## Begin Selected text
How to make a heart shaped pillow

Updated April 17, 2017

Nothing touches someone quite as much as a gift you've made yourself with love and care. Whether it's Valentine-red satin, girly pink, lumberjack plaid or silk and lace, a heart-shaped pillow looks far more complicated to make than it really is. Let your creativity run riot with ribbons, bows, buttons and trim and use a couple of pieces of second-hand duvet for the padding for a heartfelt gift that's good to go.

Cushion cover

Draw a heart shape on a sheet of newspaper with a pencil. Make each side equal by folding the sheet of newspaper in two and drawing one side of a heart with the newspaper fold to the right or left. Keep the newspaper folded and cut around the drawn line. Open out the newspaper for a full heart-shaped template.

Fold fabric in two and place the newspaper template on top. Use dressmaking pins to attach the template to the fabric. Cut out the double layer of fabric using dressmaking scissors.

Pin the two halves of the fabric together, with the right sides facing each other. Sew long tacking stitches around the perimeter 6 mm (1/4 inch) from the edge with a needle and cotton. Remove the dressmaking pins.

Start at the bottom edge of the heart and, using a 1.2 cm (1/2 inch) seam, sew for 2.5 cm (1 inch). Reverse-stitch back to the beginning of the seam to strengthen the join and continue sewing around the heart. When you reach two-thirds of the way down the opposite side, leave the remainder of the seam unsewn and reverse-stitch for 2.5 cm (1 inch) to strengthen that side of the seam.

Remove the tacking stitches. Iron both sides of the heart, flattening out the fabric along the seams. Use the tips of dressmaking scissors to make small V-shaped clips in the fabric around the curves, at the bottom of the heart and around the dip at the top of the heart. Cut away some of the 1.2 cm (1/2 inch) seam at the top and bottom to make the seam less bulky. Clip close to the sewing line but do not cut it.

Turn the fabric heart inside out and smooth out the curves. Iron the fabric, easing the top and bottom of the heart into the smoothest seams possible.


Cut away 1.2 cm (1/2 inch) from around the newspaper template to reduce its size and place it on two layers of thin duvet. Fix with dressmaking pins. Cut around the template and remove the pins. Tack around the edges of the heart, joining the two pieces of duvet together.

Join the two pieces of duvet together and to provide a secure edge, using a 6 mm (1/4 inch) seam on a sewing machine. Remove the tacking stitches. Open out the bias binding with the folds facing you, unfold the top half and pin it along the fold onto the sewing line on the pad. Leave a 1.2 cm (1/2 inch) overlap on each end. Tack stitch the bias binding to the duvet and remove the pins. Stitch along the fold of the bias binding. Remove the tacking stitches.
## End Selected text
## Begin Items
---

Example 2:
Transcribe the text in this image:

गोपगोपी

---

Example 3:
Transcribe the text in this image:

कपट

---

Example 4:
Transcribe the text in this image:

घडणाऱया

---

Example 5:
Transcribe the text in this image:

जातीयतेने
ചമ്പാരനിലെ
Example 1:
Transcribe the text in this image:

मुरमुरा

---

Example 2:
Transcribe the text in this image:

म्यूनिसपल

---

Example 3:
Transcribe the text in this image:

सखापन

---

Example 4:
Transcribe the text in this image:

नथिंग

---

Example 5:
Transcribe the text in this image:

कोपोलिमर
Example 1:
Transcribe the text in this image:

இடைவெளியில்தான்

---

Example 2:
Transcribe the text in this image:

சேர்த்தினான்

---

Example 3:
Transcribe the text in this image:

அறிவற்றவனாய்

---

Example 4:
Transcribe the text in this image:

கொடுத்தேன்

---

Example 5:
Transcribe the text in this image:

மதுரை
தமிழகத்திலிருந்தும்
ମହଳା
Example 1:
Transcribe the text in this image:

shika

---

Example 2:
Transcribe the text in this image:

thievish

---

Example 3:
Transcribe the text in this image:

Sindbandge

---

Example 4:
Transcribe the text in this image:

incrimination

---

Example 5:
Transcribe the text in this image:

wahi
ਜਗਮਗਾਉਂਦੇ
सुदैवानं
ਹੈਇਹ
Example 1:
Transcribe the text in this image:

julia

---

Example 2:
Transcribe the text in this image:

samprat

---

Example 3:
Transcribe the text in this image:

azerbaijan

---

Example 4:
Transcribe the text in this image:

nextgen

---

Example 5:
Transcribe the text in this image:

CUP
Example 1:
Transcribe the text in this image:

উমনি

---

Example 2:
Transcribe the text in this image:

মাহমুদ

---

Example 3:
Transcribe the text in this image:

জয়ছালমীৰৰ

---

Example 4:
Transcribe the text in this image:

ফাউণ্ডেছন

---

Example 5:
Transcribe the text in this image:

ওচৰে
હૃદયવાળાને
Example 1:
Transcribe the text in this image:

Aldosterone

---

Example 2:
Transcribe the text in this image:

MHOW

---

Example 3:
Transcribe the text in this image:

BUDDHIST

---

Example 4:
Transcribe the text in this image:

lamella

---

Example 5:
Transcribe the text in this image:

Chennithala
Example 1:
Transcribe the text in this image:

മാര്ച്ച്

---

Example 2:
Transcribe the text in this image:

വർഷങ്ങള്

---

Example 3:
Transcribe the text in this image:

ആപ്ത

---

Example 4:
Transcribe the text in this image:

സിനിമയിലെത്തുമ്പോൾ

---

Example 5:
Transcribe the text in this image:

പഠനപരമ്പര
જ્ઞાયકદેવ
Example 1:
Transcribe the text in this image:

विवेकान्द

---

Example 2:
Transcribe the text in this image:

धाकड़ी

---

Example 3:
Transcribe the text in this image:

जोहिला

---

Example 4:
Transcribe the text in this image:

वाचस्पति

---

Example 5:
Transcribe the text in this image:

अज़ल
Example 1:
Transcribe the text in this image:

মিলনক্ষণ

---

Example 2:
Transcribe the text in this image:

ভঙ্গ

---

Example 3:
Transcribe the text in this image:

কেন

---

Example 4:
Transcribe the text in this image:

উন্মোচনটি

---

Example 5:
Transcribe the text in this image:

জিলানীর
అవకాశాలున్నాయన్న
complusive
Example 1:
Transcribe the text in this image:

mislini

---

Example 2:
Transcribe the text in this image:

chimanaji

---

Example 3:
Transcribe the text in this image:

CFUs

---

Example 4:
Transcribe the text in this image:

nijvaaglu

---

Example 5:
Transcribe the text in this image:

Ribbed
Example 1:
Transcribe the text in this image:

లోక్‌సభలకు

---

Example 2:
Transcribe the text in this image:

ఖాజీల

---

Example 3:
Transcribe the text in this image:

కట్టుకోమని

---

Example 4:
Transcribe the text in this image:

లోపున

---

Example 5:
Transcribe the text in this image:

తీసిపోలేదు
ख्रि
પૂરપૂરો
## End Items
Resume the heart-shaped pillow instructions after their last sentence, carrying on with the next steps.

Work on the other side of the heart and bring the bias binding over the top of the padding edge. Leave the binding folded and pin it along the sewing line around the pad. Tack stitch it into place and remove the pins.

Hand-hem or stitch the bias binding to the pad along the very edge of the bias binding fold. If you choose to stitch on the sewing machine, be aware that the machine stitches show on the other side, whereas hemming keeps both sides neat. Tuck one overlap of the bias binding under the other end, using a pin or a needle to poke it in. Fold the outer end and hem in place.

Slip the padding carefully into the cushion cover through the gap and smooth it out to remove bumps. Use a needle and thread and small, neat stitches to hem the small opening shut.


When drawing the template on newspaper, don't make the dip at the top too deep or too sharp, otherwise the seam will be tricky to clip and press flat. Before sewing the cover halves together, attach beads, buttons, contrasting fabric shapes and other decoration so any edges are caught in the seam when it's stitched. If you prefer to use a zip, sew this in before you sew the sides of the cover together. If you're making a ring-bearer's cushion, fill with cork granules or small plastic beads for a firmer surface in which to make a dip to hold the ring more securely.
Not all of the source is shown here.